■ Records for the task:

********

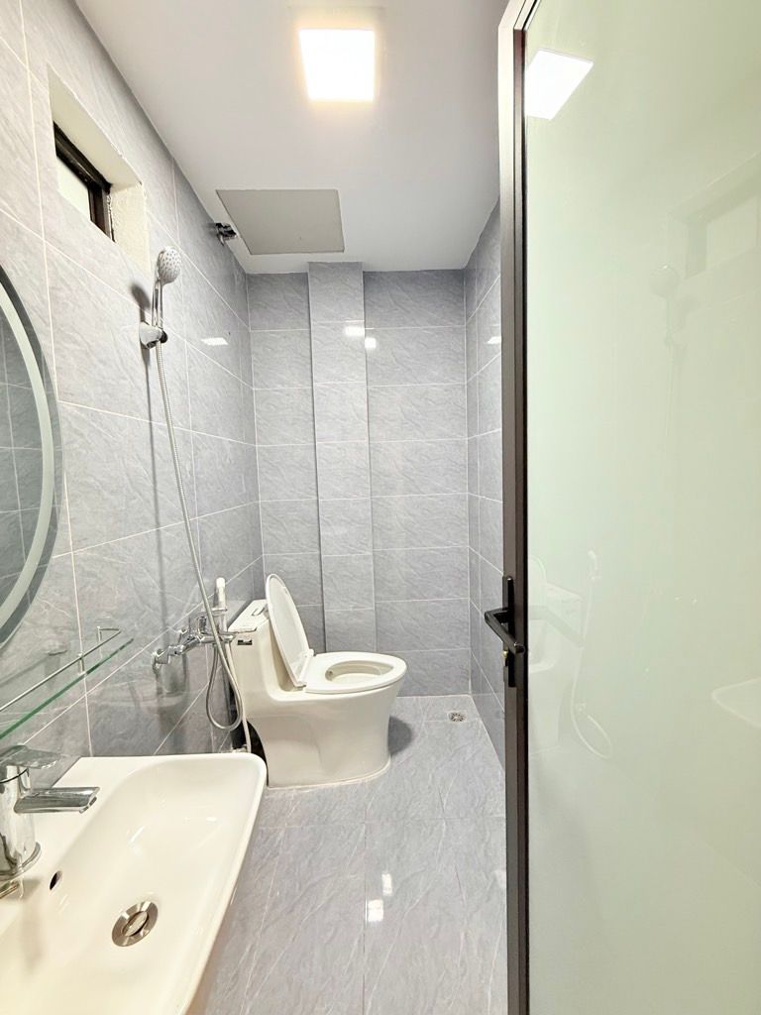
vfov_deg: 102.1
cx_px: 380
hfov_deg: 85.7
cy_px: 508
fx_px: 410
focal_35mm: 14
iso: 400
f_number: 2.2
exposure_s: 1/50
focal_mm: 2.22
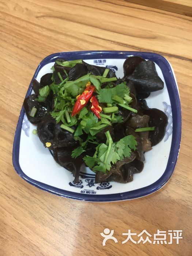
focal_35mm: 29
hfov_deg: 48.2
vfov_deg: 61.7
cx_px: 96
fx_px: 214
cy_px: 128
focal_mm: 4.15
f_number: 2.2
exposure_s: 1/33
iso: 200
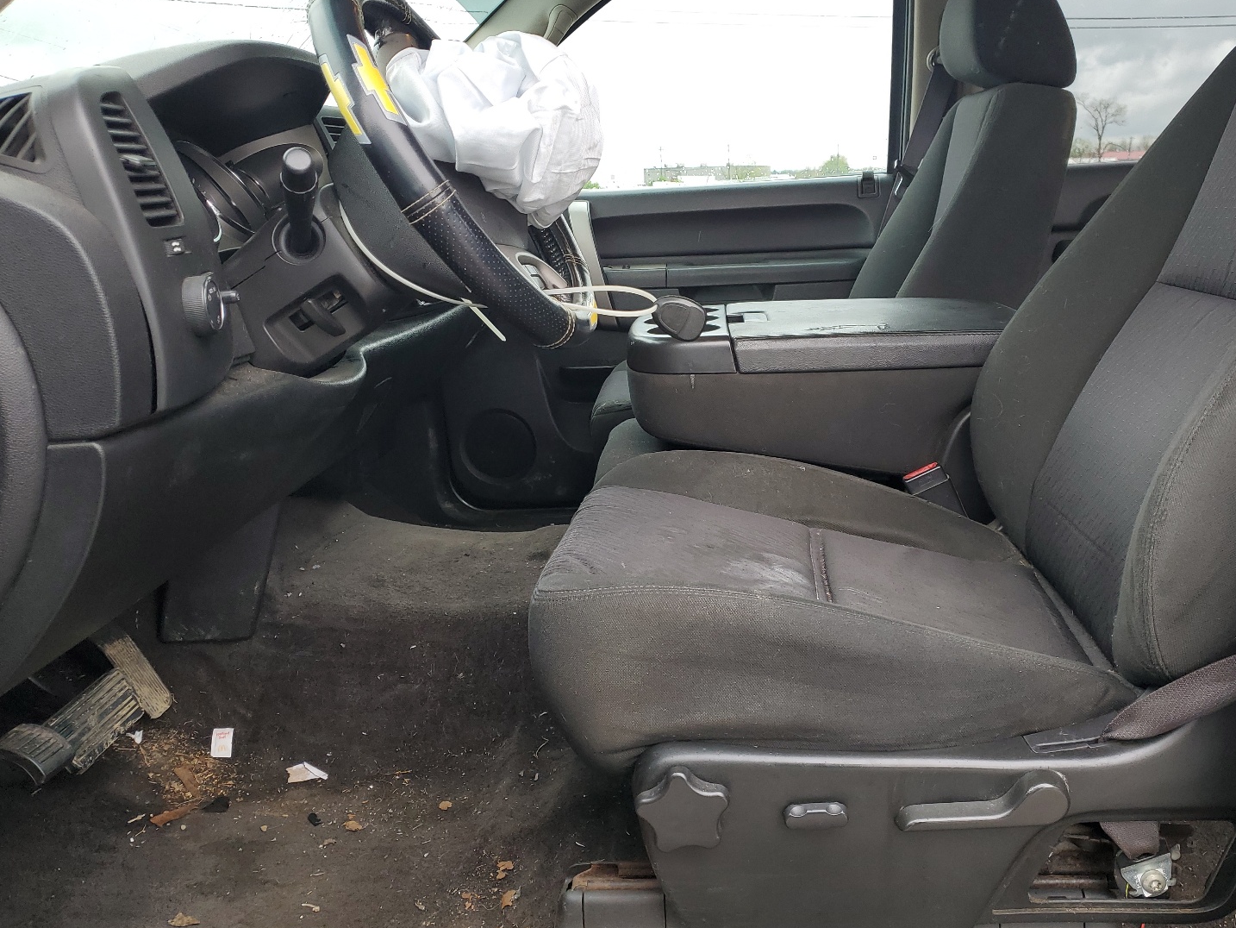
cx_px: 676
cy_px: 443
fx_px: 1036
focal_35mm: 29
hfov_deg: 61.5
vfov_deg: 48.2
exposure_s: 1/227
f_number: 1.5
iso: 50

********

■ Your assignment:
Transcribe exactly, please, the lines between the start of the records above and the line holding "exposure_s: 1/33", counting both of those lines and omitting pictures.

■ Response to this exercise:
vfov_deg: 102.1
cx_px: 380
hfov_deg: 85.7
cy_px: 508
fx_px: 410
focal_35mm: 14
iso: 400
f_number: 2.2
exposure_s: 1/50
focal_mm: 2.22
focal_35mm: 29
hfov_deg: 48.2
vfov_deg: 61.7
cx_px: 96
fx_px: 214
cy_px: 128
focal_mm: 4.15
f_number: 2.2
exposure_s: 1/33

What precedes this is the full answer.